In the days before television and radio, the chautauqua ruled.
Inspired by the mother of all chautauquas in New York state in the late 1800s — a tent show featuring lectures, poetry readings, music and drama — similar shows sprang up in the fields outside of rural communities. They became one of the early purveyors of popular culture.
It was "infotainment," as Dewey Roth of Rosemount called it.
Roth and others will revive the tradition under a tent at the Dakota County Fair starting Monday with a whirlwind of songs and skits — 21 pieces in an hour — about Minnesota history.
A handful of local performers started putting on the tent show during the 1999 Dakota County sesquicentennial, and this year's show features "greatest hits" from past shows as well as a few new pieces.
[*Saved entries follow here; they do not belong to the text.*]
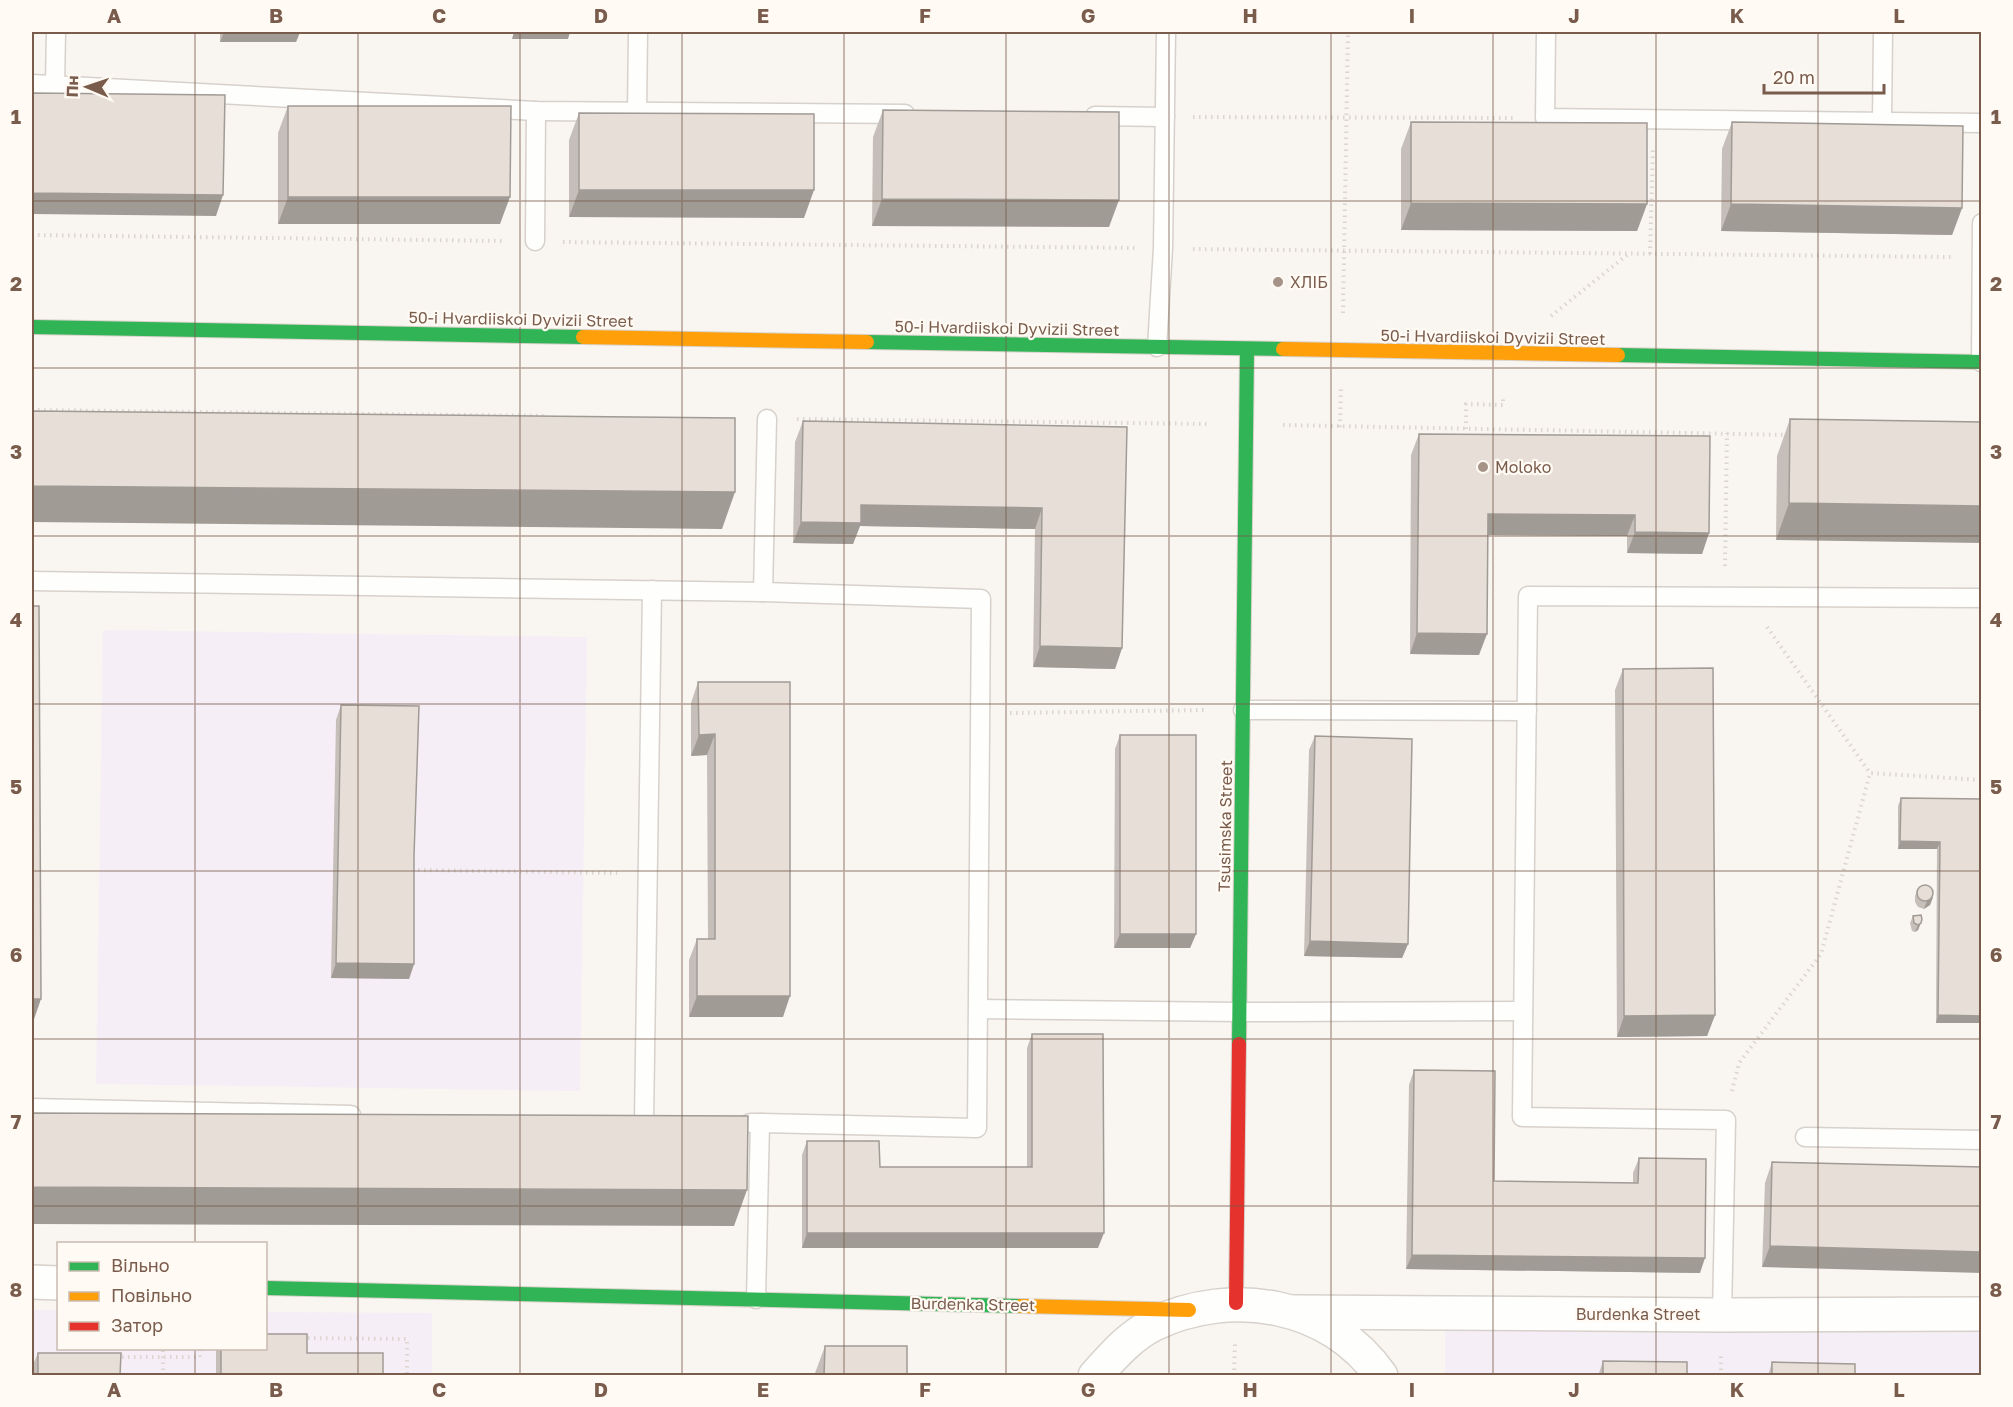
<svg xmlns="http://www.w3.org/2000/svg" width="2013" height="1407" viewBox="0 0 2013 1407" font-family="'Golos Text',sans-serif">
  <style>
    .education { fill: #f6eef6 }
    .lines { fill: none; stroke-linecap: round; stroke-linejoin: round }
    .lane-casing { stroke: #d7d1cb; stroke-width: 21 }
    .street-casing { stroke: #d7d1cb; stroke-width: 36 }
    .fast-casing { stroke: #d9d2cb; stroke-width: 16 }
    .slow-casing { stroke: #d9d2cb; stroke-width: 16 }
    .jam-casing { stroke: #d9d2cb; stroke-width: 16 }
    .path { stroke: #dcd5d0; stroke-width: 4; stroke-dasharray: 1.5 4.5; stroke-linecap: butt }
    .lane { stroke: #fefefd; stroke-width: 18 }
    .street { stroke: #fefefd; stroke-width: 33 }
    .fast { stroke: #30b455; stroke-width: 14 }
    .slow { stroke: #ff9f0a; stroke-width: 14 }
    .jam { stroke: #e5322d; stroke-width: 14 }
    .wall { fill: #c6bfb9 }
    .shaded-wall { fill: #a19b96 }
    .building { fill: #e6ded7; stroke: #a19b96; stroke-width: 1.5 }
    .grid { fill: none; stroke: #7a5c4d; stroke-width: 1.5; stroke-opacity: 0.55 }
    .poi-dot { fill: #a69286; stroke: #fffaf3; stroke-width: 2 }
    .labels { text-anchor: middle; stroke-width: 4.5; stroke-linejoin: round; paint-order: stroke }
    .poi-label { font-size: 16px; fill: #7a5c4d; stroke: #fffaf3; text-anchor: start }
    .street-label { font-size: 16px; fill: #7a5c4d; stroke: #fffaf3 }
    .neatline { fill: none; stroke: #7a5c4d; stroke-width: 2 }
    .grid-label { font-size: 20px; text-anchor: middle; font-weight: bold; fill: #7a5c4d }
  </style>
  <rect width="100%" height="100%" fill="#f9f5f0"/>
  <!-- education -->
  <g class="education">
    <polygon points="103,630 587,637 580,1091 96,1084"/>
    <polygon points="32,1310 58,1310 58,1348 266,1348 266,1312 432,1313 432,1375 32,1375"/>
    <polygon points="1445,1331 1981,1332 1981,1375 1445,1376"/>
  </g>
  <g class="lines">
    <defs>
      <g id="lane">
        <polyline points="1546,32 1545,118 1982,123"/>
        <polyline points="32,84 536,111 905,114"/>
        <polyline points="55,84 56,32"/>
        <polyline points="637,111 638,32"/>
        <polyline points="1095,116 1165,117"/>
        <polyline points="1882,122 1883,32"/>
        <polyline points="535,241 536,111"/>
        <polyline points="1157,347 1163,248 1166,32"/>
        <polyline points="1981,362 1982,223"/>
        <polyline points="32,581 763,592 767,419"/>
        <polyline points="1243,710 1527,711"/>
        <polyline points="979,1009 1239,1012 1523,1011"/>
        <polyline points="32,1108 351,1115"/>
        <polyline points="644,1121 652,590"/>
        <polyline points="750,1123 760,1123 756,1299"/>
        <polyline points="760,1123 977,1128 981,599 763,592"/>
        <polyline points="1805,1137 1982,1140"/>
        <polyline points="1722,1315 1726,1120 1522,1117 1528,596 1982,598"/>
      </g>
      <g id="street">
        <polyline points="32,1282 58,1283"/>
        <polyline points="1295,1312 1722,1315 1982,1314"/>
        <path d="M1095,1376C1113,1356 1130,1336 1154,1324C1231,1287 1331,1303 1381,1376"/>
      </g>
      <g id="fast">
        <polyline points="32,327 583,337"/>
        <polyline points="867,342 1283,349"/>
        <polyline points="1618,355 1982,362"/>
        <polyline points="1239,1044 1247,349"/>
        <polyline points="266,1288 1021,1306"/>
      </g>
      <g id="slow">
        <polyline points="583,337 867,342"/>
        <polyline points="1283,349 1618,355"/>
        <polyline points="1021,1306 1189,1310"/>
      </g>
      <polyline id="jam" points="1236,1303 1239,1044"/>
    </defs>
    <!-- lane casing -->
    <use href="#lane" class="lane-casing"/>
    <!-- street casing -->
    <use href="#street" class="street-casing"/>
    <!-- fast casing -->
    <use href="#fast" class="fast-casing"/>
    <!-- slow casing -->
    <use href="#slow" class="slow-casing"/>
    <!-- jam casing -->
    <use href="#jam" class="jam-casing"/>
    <!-- path -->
    <g class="path">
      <polyline points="1193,117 1516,118"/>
      <polyline points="32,235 505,241"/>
      <polyline points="563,242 1135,248"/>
      <polyline points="1193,249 1954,257"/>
      <polyline points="1650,254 1653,147"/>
      <polyline points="1343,313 1348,32"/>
      <polyline points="1551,316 1627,255"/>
      <polyline points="32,410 547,416"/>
      <polyline points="797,419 1210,424"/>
      <polyline points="1283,425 1789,435"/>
      <polyline points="1340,427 1341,386"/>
      <polyline points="1466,429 1466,404 1503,405 1503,397"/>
      <polyline points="1725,566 1727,433"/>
      <polyline points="1767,627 1870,773 1982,780"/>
      <polyline points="1010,713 1206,710"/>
      <polyline points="412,870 617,873"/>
      <polyline points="1732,1091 1739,1063 1821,954 1870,773"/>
      <polyline points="302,1338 407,1339 407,1376"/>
      <polyline points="116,1357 200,1357 200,1348"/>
      <polyline points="163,1376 163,1348"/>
      <polyline points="1234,1376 1235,1343"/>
      <polyline points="1721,1376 1721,1352"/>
    </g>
    <!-- lane -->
    <use href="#lane" class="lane"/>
    <!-- street -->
    <use href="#street" class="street"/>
    <!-- fast -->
    <use href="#fast" class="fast"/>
    <!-- slow -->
    <use href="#slow" class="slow"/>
    <!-- jam -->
    <use href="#jam" class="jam"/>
  </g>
  <!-- wall -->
  <g class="wall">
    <polygon points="220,32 300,32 296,42 220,42"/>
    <polygon points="288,106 500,224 278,224 278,133"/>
    <polygon points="883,110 1109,227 872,226 873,137"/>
    <polygon points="579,113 804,218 569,217 569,140"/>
    <polygon points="1411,122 1647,204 1637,231 1401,230 1401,149"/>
    <polygon points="1732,122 1962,208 1952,235 1721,231 1722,149"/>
    <polygon points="1790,419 1982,422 1776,540 1777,456"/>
    <polygon points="803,421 1127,427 1122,648 1115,669 1033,667 1035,529 860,526 853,544 793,543 795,442"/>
    <polygon points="1419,434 1709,533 1702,554 1627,553 1627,536 1488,535 1479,655 1410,654 1411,455"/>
    <polygon points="1623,669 1715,1015 1707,1036 1617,1037 1615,690"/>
    <polygon points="698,682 790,682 783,1017 689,1017 689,960 697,939 708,939 707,755 691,756 691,703"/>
    <polygon points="341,705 414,856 414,964 409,979 331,978 336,720"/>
    <polygon points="1120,735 1196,934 1190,948 1114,948 1115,749"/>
    <polygon points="1315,736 1408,944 1402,958 1304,956 1309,750"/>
    <polygon points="1901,798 1982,799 1982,1023 1936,1023 1937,849 1898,849 1898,806"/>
    <polygon points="1918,888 1933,897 1930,905 1924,909 1918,907 1915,902 1915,896"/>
    <polygon points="1913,916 1922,919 1918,930 1915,932 1912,931 1910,923"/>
    <polygon points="1032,1034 1098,1248 802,1248 802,1155 807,1141 880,1167 1027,1167 1027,1048"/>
    <polygon points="1414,1070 1494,1181 1633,1183 1633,1173 1639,1158 1700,1273 1406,1269 1409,1085"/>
    <polygon points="1772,1162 1982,1167 1762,1267 1765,1183"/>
    <polygon points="825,1346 907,1376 814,1376"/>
    <polygon points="216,1348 266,1348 307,1353 383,1376 216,1376"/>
    <polygon points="38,1353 120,1376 32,1376 32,1367"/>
    <polygon points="1603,1361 1687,1376 1598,1376"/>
    <polygon points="1772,1362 1855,1376 1768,1376"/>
  </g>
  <!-- shaded-wall -->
  <g class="shaded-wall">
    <polygon points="224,32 300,32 296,42 220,42"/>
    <polygon points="514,32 570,32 568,39 512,39"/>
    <polygon points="1057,32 1116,32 1115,33 1057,33"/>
    <polygon points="1412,32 1490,32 1489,34 1411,33"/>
    <polygon points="1939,32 1982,32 1982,34 1938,34"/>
    <polygon points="579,190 814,190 804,218 569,217"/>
    <polygon points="32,193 223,195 216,216 32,214"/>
    <polygon points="288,197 510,197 500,224 278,224"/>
    <polygon points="882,199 1119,200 1109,227 872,226"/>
    <polygon points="1411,203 1647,204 1637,231 1401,230"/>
    <polygon points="1731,204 1962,208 1952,235 1721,231"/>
    <polygon points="32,486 735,492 722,529 32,522"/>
    <polygon points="1789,503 1982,506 1982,543 1776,540"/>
    <polygon points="861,505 1042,508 1035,529 860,526 853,544 793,543 801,522"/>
    <polygon points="1488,514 1635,515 1627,536 1481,535"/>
    <polygon points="1635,532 1709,533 1702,554 1627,553"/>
    <polygon points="1417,633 1487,634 1479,655 1410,654"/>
    <polygon points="1040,646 1122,648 1115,669 1033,667"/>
    <polygon points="715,734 707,755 691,756 699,735"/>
    <polygon points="1900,841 1940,842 1937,849 1898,849"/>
    <polygon points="1933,897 1930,905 1924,909 1927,901"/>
    <polygon points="1921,923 1918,930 1915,932 1918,925"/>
    <polygon points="1120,934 1196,934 1190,948 1114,948"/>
    <polygon points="1310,941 1408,944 1402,958 1304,956"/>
    <polygon points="336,963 414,964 409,979 331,978"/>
    <polygon points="697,996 790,996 783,1017 689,1017"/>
    <polygon points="32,999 41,999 32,1025"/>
    <polygon points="1715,1015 1707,1036 1617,1037 1624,1016"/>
    <polygon points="1938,1015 1982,1016 1982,1023 1936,1023"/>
    <polygon points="32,1187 747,1190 734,1226 32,1224"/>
    <polygon points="807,1233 1104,1233 1098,1248 802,1248"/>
    <polygon points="1770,1246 1982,1252 1982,1273 1762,1267"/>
    <polygon points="1412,1255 1705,1258 1700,1273 1406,1269"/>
  </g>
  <!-- building -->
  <g class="building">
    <polygon points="32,93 225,95 223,195 32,193"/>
    <polygon points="288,106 511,106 510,197 288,197"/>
    <polygon points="883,110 1119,112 1119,200 882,199"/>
    <polygon points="579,113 814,114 814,190 579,190"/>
    <polygon points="1411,122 1647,123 1647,204 1411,203"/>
    <polygon points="1732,122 1963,126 1962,208 1731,204"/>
    <polygon points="32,411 735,418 735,492 32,486"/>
    <polygon points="1790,419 1982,422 1982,506 1789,503"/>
    <polygon points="803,421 1127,427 1122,648 1040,646 1042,508 861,505 861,523 801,522"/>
    <polygon points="1419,434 1710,436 1709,533 1635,532 1635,515 1488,514 1487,634 1417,633"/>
    <polygon points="32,606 39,606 41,999 32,999"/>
    <polygon points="1713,668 1715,1015 1624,1016 1623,669"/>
    <polygon points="698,682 790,682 790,996 697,996 697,939 715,939 715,734 699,735"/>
    <polygon points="341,705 419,706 414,856 414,964 336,963"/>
    <rect x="1120" y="735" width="76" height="199"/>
    <polygon points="1315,736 1412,739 1408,944 1310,941"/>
    <polygon points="1901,798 1982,799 1982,1016 1938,1015 1940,842 1900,841"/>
    <circle cx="1925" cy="893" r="8"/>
    <polygon points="1921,915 1922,919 1921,923 1918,925 1914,923 1913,916"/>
    <polygon points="1032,1034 1103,1034 1104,1233 807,1233 807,1141 879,1141 880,1167 1032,1167"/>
    <polygon points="1414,1070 1495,1071 1494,1181 1638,1183 1639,1158 1706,1159 1705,1258 1412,1255"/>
    <polygon points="32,1113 748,1116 747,1190 32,1187"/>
    <polygon points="1772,1162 1982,1167 1982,1252 1770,1246"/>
    <polygon points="266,1334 307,1334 307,1353 383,1353 383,1376 221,1376 221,1348 266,1348"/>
    <polygon points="825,1346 907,1346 907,1376 824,1376"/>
    <polygon points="38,1353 121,1353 120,1376 38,1376"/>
    <polygon points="1603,1361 1687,1362 1687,1376 1603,1376"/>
    <polygon points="1772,1362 1855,1364 1855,1376 1772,1376"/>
  </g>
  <!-- grid -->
  <path class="grid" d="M195,32V1244M358,32V1376M520,32V1376M682,32V1376M844,32V1376M1006,32V1376M1169,32V1376M1331,32V1376M1493,32V1376M1656,32V1376M1818,32V1376M32,201H1982M32,368H1982M32,536H1982M32,704H1982M32,871H1982M32,1039H1982M32,1206H1982M195,1348V1376"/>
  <!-- markers -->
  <g class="poi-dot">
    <circle cx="1278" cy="282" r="6"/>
    <circle cx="1483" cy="467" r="6"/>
  </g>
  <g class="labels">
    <!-- poi labels -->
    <g class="poi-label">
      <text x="1290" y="288">ХЛІБ</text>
      <text x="1495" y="473">Moloko</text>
    </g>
    <!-- street labels -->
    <g class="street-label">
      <text transform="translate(521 319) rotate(1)" y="6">50-i Hvardiiskoi Dyvizii Street</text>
      <text transform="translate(1007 328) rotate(1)" y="6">50-i Hvardiiskoi Dyvizii Street</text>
      <text transform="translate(1493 337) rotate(1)" y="6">50-i Hvardiiskoi Dyvizii Street</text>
      <text transform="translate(1225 826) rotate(-89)" y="6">Tsusimska Street</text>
      <text transform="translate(973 1304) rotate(1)" y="6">Burdenka Street</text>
      <text x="1638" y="1320">Burdenka Street</text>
    </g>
  </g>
  <!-- border -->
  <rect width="2013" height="1407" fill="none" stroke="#fffaf3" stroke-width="66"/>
  <!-- legend -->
  <rect x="57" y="1242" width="210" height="108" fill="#fffaf3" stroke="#cabbb1" stroke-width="1.5"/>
  <rect x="69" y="1262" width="30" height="9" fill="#30b455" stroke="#cabbb1" stroke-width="1.5"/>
  <text x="111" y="1272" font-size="18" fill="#7a5c4d">Вільно</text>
  <rect x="69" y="1292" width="30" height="9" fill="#ff9f0a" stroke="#cabbb1" stroke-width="1.5"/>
  <text x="111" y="1302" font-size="18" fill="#7a5c4d">Повільно</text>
  <rect x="69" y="1322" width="30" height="9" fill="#e5322d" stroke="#cabbb1" stroke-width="1.5"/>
  <text x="111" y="1332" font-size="18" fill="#7a5c4d">Затор</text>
  <!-- north arrow -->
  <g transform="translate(87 87) rotate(272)" stroke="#fffaf3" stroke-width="4.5" paint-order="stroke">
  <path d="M0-4.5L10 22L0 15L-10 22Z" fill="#7a5c4d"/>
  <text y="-9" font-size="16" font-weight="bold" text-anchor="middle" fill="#7a5c4d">Пн</text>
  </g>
  <!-- scale -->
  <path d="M1764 84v9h120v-9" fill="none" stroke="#7a5c4d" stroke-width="3"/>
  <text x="1773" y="84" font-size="18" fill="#7a5c4d" stroke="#fffaf3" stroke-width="4.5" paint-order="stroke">20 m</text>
  <rect x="33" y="33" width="1947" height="1341" class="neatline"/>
  <g class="grid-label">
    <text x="114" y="23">A</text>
    <text x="276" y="23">B</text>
    <text x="439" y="23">C</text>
    <text x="601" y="23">D</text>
    <text x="763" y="23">E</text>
    <text x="925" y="23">F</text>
    <text x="1088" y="23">G</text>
    <text x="1250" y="23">H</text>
    <text x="1412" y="23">I</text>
    <text x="1574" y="23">J</text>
    <text x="1737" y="23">K</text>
    <text x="1899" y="23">L</text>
    <text x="16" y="124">1</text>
    <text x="1996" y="124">1</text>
    <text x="16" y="291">2</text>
    <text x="1996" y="291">2</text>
    <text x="16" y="459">3</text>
    <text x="1996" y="459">3</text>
    <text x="16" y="627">4</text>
    <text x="1996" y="627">4</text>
    <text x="16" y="794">5</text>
    <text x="1996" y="794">5</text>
    <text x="16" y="962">6</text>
    <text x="1996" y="962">6</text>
    <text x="16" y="1129">7</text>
    <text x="1996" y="1129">7</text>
    <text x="16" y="1297">8</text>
    <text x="1996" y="1297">8</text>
    <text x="114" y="1397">A</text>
    <text x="276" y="1397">B</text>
    <text x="439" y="1397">C</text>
    <text x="601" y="1397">D</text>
    <text x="763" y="1397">E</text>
    <text x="925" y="1397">F</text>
    <text x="1088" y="1397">G</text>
    <text x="1250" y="1397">H</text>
    <text x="1412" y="1397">I</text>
    <text x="1574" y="1397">J</text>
    <text x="1737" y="1397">K</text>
    <text x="1899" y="1397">L</text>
  </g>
</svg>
In the show, each performer takes on a variety of roles. In "Norwegians on Snow Shoes," which chronicles the Blizzard of 1888, Roth plays a school marm. He's also at various times a deputy, an expert on electricity, a Norwegian farmer and Gov. Pillsbury during the grasshopper plague. He plays spoons and he rattles rain sticks.
True to the spirit of the original chautauquas, which often featured temperance speakers, the show opens with a meeting of the St. Joseph Abstinence Society. "Some people are at the meeting and decide they need to leave," said Roth of the skit.
A skit titled "Footprints on the Prairie" deals with the impact of early settlers on the landscape. "That sounds oh-so historic and serious," Roth said, "but there is going to be more laughing than anything else."